1.5 Design
Database design starts with a conceptual data model and produces a specification of a logical schema; this will usually determine the specific type of database system (network, relational, object-oriented) that is required, but not the detailed implementation of that design (which will depend on the operating environment for the database such as the specific DBMS available). The relational representation is still independent of any specific DBMS; it is another conceptual data model.
Our approach here is to use a relational database environment. We can use a relational representation of the conceptual data model as input to the design process. The output of the design stage is a detailed relational specification, the logical schema, of all the tables and constraints needed to satisfy the description of the data in the conceptual data model. It is during the design activity that choices are made as to which tables are most appropriate for representing the data in a database, such as for the sample hotel example in section 1. These choices must take into account various design criteria including, for example, flexibility for change, control of duplication and how best to represent the constraints. It is the tables defined by the logical schema that determine what data are stored and how they may be manipulated in the database.
Database designers familiar with relational databases and SQL might be tempted to go directly to implementation after they have produced a conceptual data model. However, such a direct transformation of the relational representation to SQL tables does not necessarily result in a database that has all the desirable properties: completeness, integrity, flexibility, efficiency and usability. A good conceptual data model is an essential first step towards a database with these properties, but that does not mean that the direct transformation to SQL tables automatically produces a good database. This first step (sometimes called a first-cut design) will accurately represent the tables and constraints needed to satisfy the conceptual data model description, and so satisfies the completeness and integrity requirements, but it may be inflexible or offer poor usability. The first-cut design is then flexed to improve the quality of the database design.

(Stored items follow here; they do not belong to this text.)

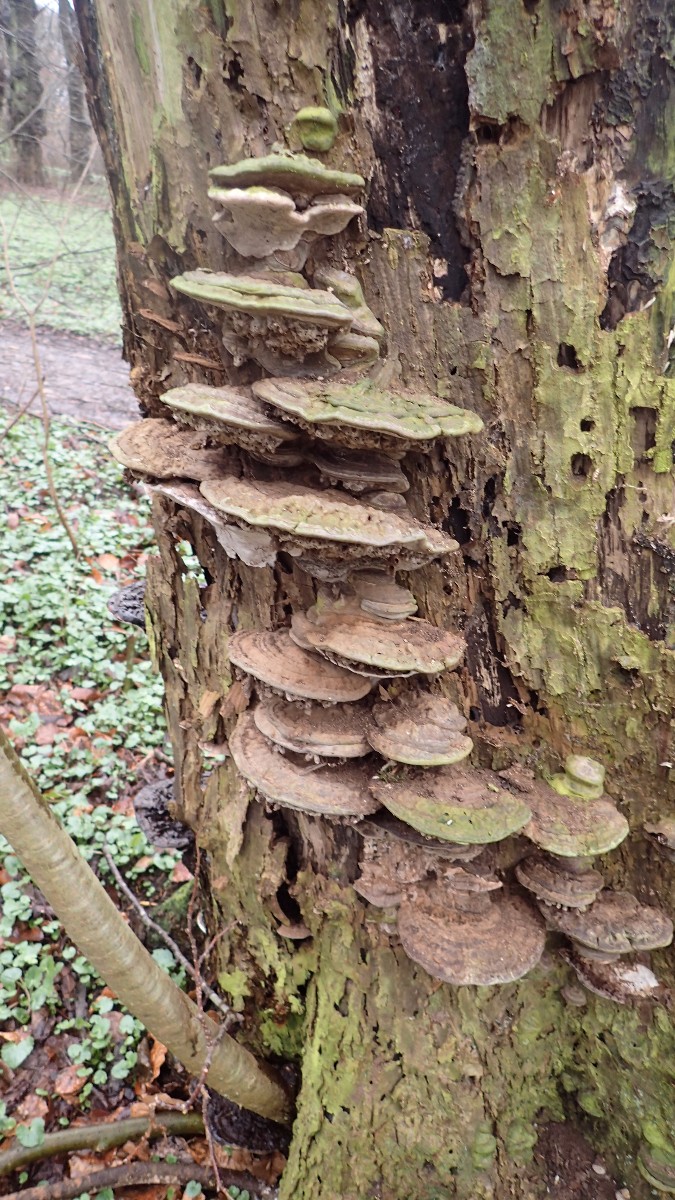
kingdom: Fungi
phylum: Basidiomycota
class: Agaricomycetes
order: Polyporales
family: Polyporaceae
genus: Ganoderma
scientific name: Ganoderma applanatum
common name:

Flexing is a term that is intended to capture the simultaneous ideas of bending something for a different purpose and weakening aspects of it as it is bent.
Using relational theory for a formal design
There will be occasions when it is necessary to prove formally that a database satisfies given requirements. Using relational theory can allow a relational representation of a conceptual data model to be analysed rigorously. This stage, which is usually omitted in all but the most exacting development environments (such as safety-critical systems), involves using the formal properties of the relational theory to mathematically prove properties of the conceptual data model that would then be realised in the database design.
Figure 6 summarises the iterative (repeated) steps involved in database design, based on the overview given. Its main purpose is to distinguish the general issue of what tables should be used from the detailed definition of the constituent parts of each table – these tables are considered one at a time, although they are not independent of each other. Each iteration that involves a revision of the tables would lead to a new design; collectively they are usually referred to as second-cut designs, even if the process iterates for more than a single loop.
Before we turn to consider implementation, you should note three general points that form the basis of our design approach.
First, for a given conceptual data model it is not necessary that all the user requirements it represents have to be satisfied by a single database. There can be various reasons for the development of more than one database, such as the need for independent operation in different locations or departmental control over ‘their’ data. However, if the collection of databases contains duplicated data and users need to access data in more than one database, then there are of course further issues related to data replication and distribution.
second, remember that one of the assumptions about our database development is that we can separate the development of a database from the development of user processes that make use of it. This is based on the expectation that, once a database has been implemented, all data required by currently identified user processes have been defined and can be accessed; but we also require flexibility to allow us to meet future requirements changes. In developing a database for some applications it may be possible to predict the common requests that will be presented to the database and so we can optimise our design for the most common requests.
Third, at a detailed level, many aspects of database design and implementation depend on the particular DBMS being used. If the choice of DBMS is fixed or made prior to the design task, that choice can be used to determine design criteria rather than waiting until implementation. That is, it is possible to incorporate design decisions for a specific DBMS rather than produce a generic design and then tailor it to the DBMS during implementation.
It is not uncommon to find that a single design cannot simultaneously satisfy all the properties of a good database. So it is important that the designer has prioritised these properties (usually using information from the requirements specification), for example, to decide if integrity is more important than efficiency and whether usability is more important than flexibility in a given development.
At the end of our design stage the logical schema will be specified by SQL data definition language (DDL) statements, which describe the database that needs to be implemented to meet the user requirements.